Les autorités russes continuent de réduire méthodiquement l’espace des droits et des libertés. De plus en plus, cela concerne non seulement les militants ou les médias indépendants, mais aussi les citoyens ordinaires, y compris les jeunes, souvent appelés aujourd’hui la « génération Zoom ». Les nouvelles restrictions ne prennent pas toujours la forme d’interdictions directes. Elles sont bien plus souvent présentées comme une « modernisation numérique », un « service pratique » ou une « recommandation » qui se transforme rapidement en obligation.

Un exemple récent est la pression exercée sur les étudiants et les enseignants afin de les contraindre à passer au messager « national » MAX.

Le 11 novembre, le ministère de l’Enseignement supérieur et de la Science a exigé que les universités passent rapidement à MAX : s’inscrire sur la plateforme, créer des canaux et des groupes de discussion pour les étudiants, et rendre compte de son utilisation. Les exigences mentionnent explicitement le suivi de l’activité des étudiants et du personnel. La date limite est stricte — le 19 décembre. Ce qui ressemble d’abord à une recommandation devient, dans la pratique, une contrainte.
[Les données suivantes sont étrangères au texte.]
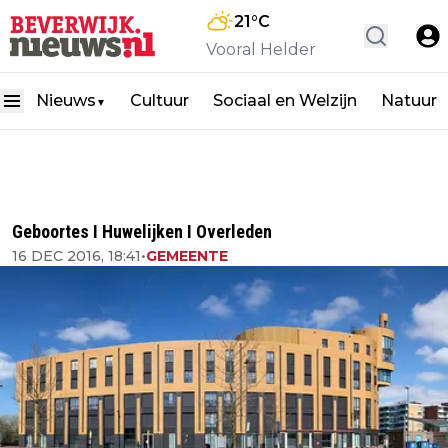
21
°C
Vooral Helder
Nieuws
Cultuur
Sociaal en Welzijn
Natuur
▼
Geboortes I Huwelijken I Overleden
16 DEC 2016, 18:41
•
GEMEENTE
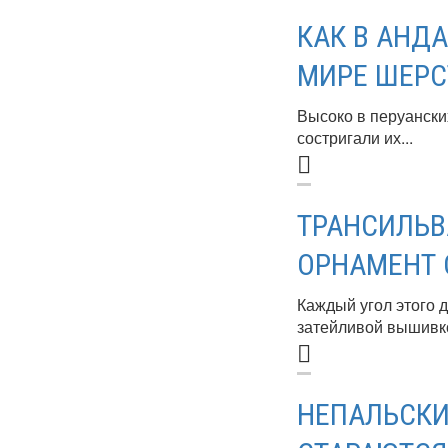
КАК В АНД
МИРЕ ШЕРС
Высоко в перуански
состригали их...
ТРАНСИЛЬВ
ОРНАМЕНТ 
Каждый угол этого 
затейливой вышивко
НЕПАЛЬСКИ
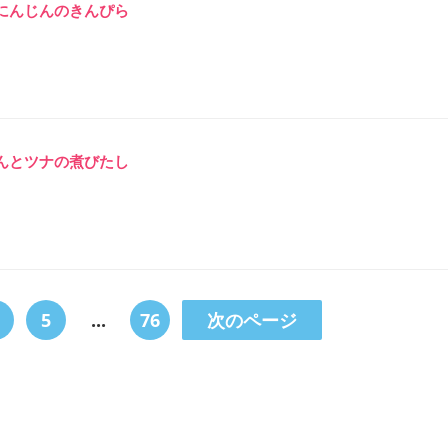
にんじんのきんぴら
んとツナの煮びたし
5
...
76
次のページ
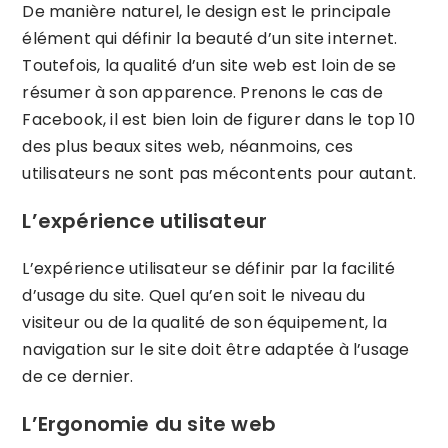
De manière naturel, le design est le principale
élément qui définir la beauté d’un site internet.
Toutefois, la qualité d’un site web est loin de se
résumer à son apparence. Prenons le cas de
Facebook, il est bien loin de figurer dans le top 10
des plus beaux sites web, néanmoins, ces
utilisateurs ne sont pas mécontents pour autant.
L’expérience utilisateur
L’expérience utilisateur se définir par la facilité
d’usage du site. Quel qu’en soit le niveau du
visiteur ou de la qualité de son équipement, la
navigation sur le site doit être adaptée à l’usage
de ce dernier.
L’Ergonomie du site web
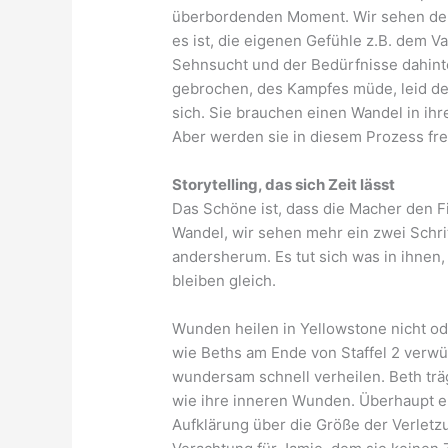
überbordenden Moment. Wir sehen den 
es ist, die eigenen Gefühle z.B. dem V
Sehnsucht und der Bedürfnisse dahinte
gebrochen, des Kampfes müde, leid der
sich. Sie brauchen einen Wandel in ihre
Aber werden sie in diesem Prozess fr
Storytelling, das sich Zeit lässt
Das Schöne ist, dass die Macher den Fi
Wandel, wir sehen mehr ein zwei Schrit
andersherum. Es tut sich was in ihnen,
bleiben gleich.
Wunden heilen in Yellowstone nicht od
wie Beths am Ende von Staffel 2 verwü
wundersam schnell verheilen. Beth träg
wie ihre inneren Wunden. Überhaupt erh
Aufklärung über die Größe der Verletz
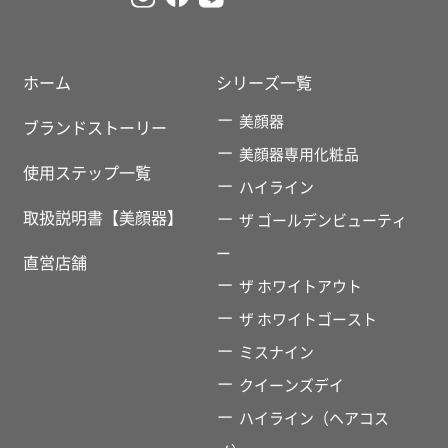
ホーム
シリーズ一覧
美顔器
ブランドストーリー
美顔器専用化粧品
使用ステップ一覧
ハイライン
取扱説明書【美顔器】
ザ ゴールデンビューティ
ー
直営店舗
ザ ホワイトアウト
ザ ホワイトゴースト
ミスナイン
クイーンズデイ
ハイライン（ヘアコス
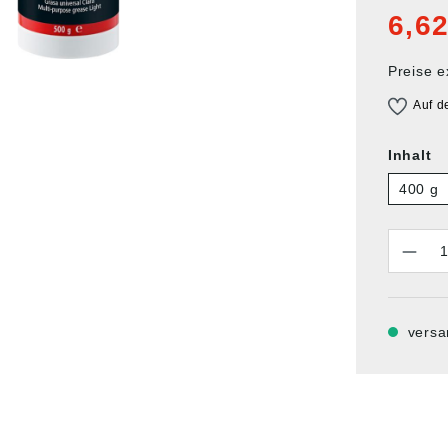
6,62
Preise e
Auf d
Inhalt
400 g
Anzahl
versa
Le projet de défense des droits humains « Par choix personnel » indique avoir déjà reçu des dizaines de signalements : plus de 40 provenant d’universités et de collèges, ainsi que 22 d’écoles et de jardins d’enfants. Les plaintes proviennent de 20 régions, principalement de Moscou. Le scénario est similaire partout : les menaces directes d’exclusion ou de licenciement sont rares, mais des conditions sont créées rendant impossible l’étude ou le travail sans MAX. Les emplois du temps, les examens et les annonces importantes sont transférés vers ce messager, tandis que les canaux habituels cessent de fonctionner. Dans certains établissements, des listes de personnes inscrites sont tenues, et ceux qui n’ont pas installé MAX reçoivent des rappels quotidiens.

Des inquiétudes majeures concernent également la sécurité et la protection de la vie privée. MAX dispose d’un code source fermé, l’existence d’un chiffrement de bout en bout n’est pas claire, et les modalités de stockage et de transmission des données restent opaques. Des projets d’intégration avec le portail des services publics sont évoqués, impliquant une connexion « par passeport » et la disparition de l’anonymat numérique. Dans ce contexte, l’installation obligatoire d’un messager n’apparaît plus comme une commodité, mais comme un outil de contrôle.

Les juristes rappellent que les établissements scolaires n’ont pas le droit d’imposer l’installation d’un messager comme condition d’étude ou de travail. Une telle pression constitue une violation des droits, et non une innovation.

Dans ce contexte, le projet « Par choix personnel » a lancé une pétition exigeant l’examen de tous les cas de contrainte liés à MAX et la fin des pressions sur les étudiants, les enseignants et les autres employés du secteur public.

Pour la génération Zoom, les droits numériques ne sont pas abstraits. La confidentialité, la liberté de communication et le choix des plateformes font partie intégrante de leur quotidien. C’est pourquoi ces mesures sont souvent perçues comme une intrusion dans la vie privée.

Les réactions possibles incluent :

  • une résistance discrète et des contournements ;
  • des actions juridiques et une pression publique ;
  • des protestations locales ;
  • un effet d’accumulation transformant le mécontentement en colère politique.

Les exemples internationaux montrent que les jeunes peuvent devenir une force de changement, mais seulement lorsque plusieurs facteurs convergent. En Russie, les autorités semblent miser sur l’inverse : limiter les espaces, compliquer l’auto-organisation et placer la communication sous contrôle. La réponse la plus probable aujourd’hui n’est donc pas une mobilisation de masse, mais une résistance diffuse : campagnes, boycotts, fuites d’informations, perte de confiance et radicalisation progressive des opinions.